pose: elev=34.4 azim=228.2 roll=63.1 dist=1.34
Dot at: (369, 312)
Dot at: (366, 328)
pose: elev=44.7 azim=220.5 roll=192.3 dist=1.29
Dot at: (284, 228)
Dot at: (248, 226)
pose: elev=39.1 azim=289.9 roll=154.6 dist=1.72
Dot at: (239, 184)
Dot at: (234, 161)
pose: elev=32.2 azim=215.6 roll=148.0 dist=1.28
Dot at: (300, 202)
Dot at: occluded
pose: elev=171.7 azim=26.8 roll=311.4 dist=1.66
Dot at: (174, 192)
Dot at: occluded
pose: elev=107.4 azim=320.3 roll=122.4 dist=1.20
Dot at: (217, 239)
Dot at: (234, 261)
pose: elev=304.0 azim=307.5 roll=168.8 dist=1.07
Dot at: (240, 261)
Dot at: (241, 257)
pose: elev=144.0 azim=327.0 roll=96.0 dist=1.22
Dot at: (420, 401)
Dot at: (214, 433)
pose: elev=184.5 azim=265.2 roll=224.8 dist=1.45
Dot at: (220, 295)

+---+

DESCRIPTION OF THE TASK |
Please copy every item above line for line, with no changes.

ANSWER TO THIS PROBLEM |
pose: elev=34.4 azim=228.2 roll=63.1 dist=1.34
Dot at: (369, 312)
Dot at: (366, 328)
pose: elev=44.7 azim=220.5 roll=192.3 dist=1.29
Dot at: (284, 228)
Dot at: (248, 226)
pose: elev=39.1 azim=289.9 roll=154.6 dist=1.72
Dot at: (239, 184)
Dot at: (234, 161)
pose: elev=32.2 azim=215.6 roll=148.0 dist=1.28
Dot at: (300, 202)
Dot at: occluded
pose: elev=171.7 azim=26.8 roll=311.4 dist=1.66
Dot at: (174, 192)
Dot at: occluded
pose: elev=107.4 azim=320.3 roll=122.4 dist=1.20
Dot at: (217, 239)
Dot at: (234, 261)
pose: elev=304.0 azim=307.5 roll=168.8 dist=1.07
Dot at: (240, 261)
Dot at: (241, 257)
pose: elev=144.0 azim=327.0 roll=96.0 dist=1.22
Dot at: (420, 401)
Dot at: (214, 433)
pose: elev=184.5 azim=265.2 roll=224.8 dist=1.45
Dot at: (220, 295)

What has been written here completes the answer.